ABSTRACT

In hospitals, cleaning is considered an important element of hygiene, but at the same time it is a financially, as well as socially, marginalised area of work. Drawing on the results of an ethnography on cleaning work and discourses on hygiene in German hospitals, the chapter explores how people who deal with various kinds of dirt in hospitals are constantly negotiating their position within the hospital hierarchy. Yet this constant negotiation itself can be considered a kind of labour that people must do while doing their job. Since it involves sensations, emotions and affects, it can be analysed as ‘affective labour’. How do the varying tasks of removing dirt in a hospital shape and (re)inforce powerful social relations between people?
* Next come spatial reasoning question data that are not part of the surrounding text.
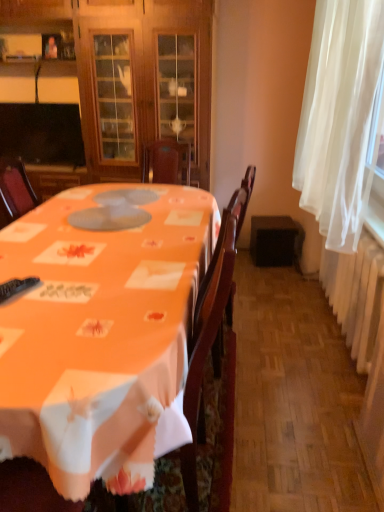
Where is `wooden cabinet at center`? The height and width of the screenshot is (512, 384). wooden cabinet at center is located at coordinates (132, 75).

The image size is (384, 512). Find the location of `white sheer curtain at right`. white sheer curtain at right is located at coordinates (340, 117).

What do you see at coordinates (16, 287) in the screenshot?
I see `black plastic remote control at lower left` at bounding box center [16, 287].

Locate an element on the screen. The width and height of the screenshot is (384, 512). orange fabric table at center is located at coordinates (101, 331).

Measure the distance between orange fabric table at center and camera.

The distance of orange fabric table at center from camera is 88.23 centimeters.

Identify the location of wooden cabinet at center. (132, 75).

Which object is further away from the camera, wooden cabinet at center or white sheer curtain at right?

Positioned behind is wooden cabinet at center.

From the image's perspective, between wooden cabinet at center and white sheer curtain at right, which one is located above?

wooden cabinet at center appears higher in the image.

Can you confirm if wooden cabinet at center is wider than white sheer curtain at right?

Indeed, wooden cabinet at center has a greater width compared to white sheer curtain at right.

Is wooden cabinet at center oriented away from white sheer curtain at right?

No, wooden cabinet at center's orientation is not away from white sheer curtain at right.

Based on the photo, is black plastic remote control at lower left oriented towards white sheer curtain at right?

No, black plastic remote control at lower left is not turned towards white sheer curtain at right.

Which object is positioned more to the left, black plastic remote control at lower left or white sheer curtain at right?

black plastic remote control at lower left.

Does black plastic remote control at lower left lie in front of white sheer curtain at right?

No, black plastic remote control at lower left is further to the viewer.

Considering the relative sizes of black plastic remote control at lower left and white sheer curtain at right in the image provided, is black plastic remote control at lower left wider than white sheer curtain at right?

In fact, black plastic remote control at lower left might be narrower than white sheer curtain at right.

From the image's perspective, between orange fabric table at center and wooden cabinet at center, which one is located above?

wooden cabinet at center is shown above in the image.

Considering the relative positions of orange fabric table at center and wooden cabinet at center in the image provided, is orange fabric table at center to the left of wooden cabinet at center from the viewer's perspective?

Incorrect, orange fabric table at center is not on the left side of wooden cabinet at center.

Is orange fabric table at center bigger than wooden cabinet at center?

Correct, orange fabric table at center is larger in size than wooden cabinet at center.

This screenshot has height=512, width=384. In order to click on desk that appears below the wooden cabinet at center (from a real-world perspective) in this screenshot , I will do `click(101, 331)`.

From a real-world perspective, is white sheer curtain at right physically located above or below black plastic remote control at lower left?

In terms of real-world spatial position, white sheer curtain at right is above black plastic remote control at lower left.

Could you tell me if white sheer curtain at right is turned towards black plastic remote control at lower left?

Yes, white sheer curtain at right is aimed at black plastic remote control at lower left.

How different are the orientations of white sheer curtain at right and black plastic remote control at lower left in degrees?

The facing directions of white sheer curtain at right and black plastic remote control at lower left are 70.6 degrees apart.

Does white sheer curtain at right have a greater height compared to wooden cabinet at center?

No, white sheer curtain at right is not taller than wooden cabinet at center.

From the picture: Is white sheer curtain at right positioned beyond the bounds of wooden cabinet at center?

white sheer curtain at right lies outside wooden cabinet at center's area.

Where is `cabinetry above the white sheer curtain at right (from the image's perspective)`? The image size is (384, 512). cabinetry above the white sheer curtain at right (from the image's perspective) is located at coordinates (132, 75).

Could you tell me if white sheer curtain at right is turned towards wooden cabinet at center?

Yes, white sheer curtain at right is turned towards wooden cabinet at center.

There is a black plastic remote control at lower left. Where is `cabinetry above it (from a real-world perspective)`? The height and width of the screenshot is (512, 384). cabinetry above it (from a real-world perspective) is located at coordinates (132, 75).

Does black plastic remote control at lower left appear on the right side of wooden cabinet at center?

Indeed, black plastic remote control at lower left is positioned on the right side of wooden cabinet at center.

Considering the points (9, 281) and (117, 101), which point is behind, point (9, 281) or point (117, 101)?

The point (117, 101) is more distant.

Does black plastic remote control at lower left contain orange fabric table at center?

No.

In the scene shown: Which point is more distant from viewer, (8, 283) or (14, 261)?

The point (14, 261) is behind.

Which of these two, black plastic remote control at lower left or orange fabric table at center, is bigger?

orange fabric table at center.

You are a GUI agent. You are given a task and a screenshot of the screen. Output one action in this format:
    pyautogui.click(x=<x>, y=<y>)
    Task: Click on the curtain located on the right of wooden cabinet at center
    
    Given the screenshot: What is the action you would take?
    pyautogui.click(x=340, y=117)

This screenshot has width=384, height=512. In order to click on curtain above the black plastic remote control at lower left (from the image's perspective) in this screenshot , I will do `click(340, 117)`.

Estimate the real-world distances between objects in this image. Which object is closer to orange fabric table at center, white sheer curtain at right or wooden cabinet at center?

Among the two, white sheer curtain at right is located nearer to orange fabric table at center.

Which object lies further to the anchor point white sheer curtain at right, black plastic remote control at lower left or wooden cabinet at center?

wooden cabinet at center is positioned further to the anchor white sheer curtain at right.

Looking at the image, which one is located closer to black plastic remote control at lower left, wooden cabinet at center or white sheer curtain at right?

Among the two, white sheer curtain at right is located nearer to black plastic remote control at lower left.

From the image, which object appears to be nearer to orange fabric table at center, white sheer curtain at right or black plastic remote control at lower left?

black plastic remote control at lower left is positioned closer to the anchor orange fabric table at center.

Which object lies nearer to the anchor point black plastic remote control at lower left, wooden cabinet at center or orange fabric table at center?

Among the two, orange fabric table at center is located nearer to black plastic remote control at lower left.

Estimate the real-world distances between objects in this image. Which object is further from wooden cabinet at center, orange fabric table at center or white sheer curtain at right?

white sheer curtain at right is further to wooden cabinet at center.

Which object lies nearer to the anchor point black plastic remote control at lower left, white sheer curtain at right or wooden cabinet at center?

white sheer curtain at right.

Estimate the real-world distances between objects in this image. Which object is closer to wooden cabinet at center, orange fabric table at center or black plastic remote control at lower left?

How is, for example, the dominant construct of ‘the female migrant cleaner’ being reproduced on a daily level – with all of its gendered, racialised and class-related implications? And how do people who work on cleanliness gain agency even in difficult working conditions? The chapter proposes the implications of hospital hygiene as a gateway for the renegotiation of power relations and agency – that hygiene discourses can be used by cleaning personnel to fight for better working conditions, as well as to reposition them within the hospital. However, when looking at agency as a concept and a means of analysing social situations, it bears some ambivalence. An analysis that focuses on individual agency is always in danger of disregarding structural power relations and the effects of socio-economic inequalities. Hence agency is to be examined in all of its conditions and conflicting effects: For instance, an empowering or resisting act can concurrently result in a strengthening of power dynamics or in reproducing powerful differentiations and ascriptions. Thus the chapter provides a complex analysis of the efforts and costs connected to working (affectively) on agency in the context of cleaning work.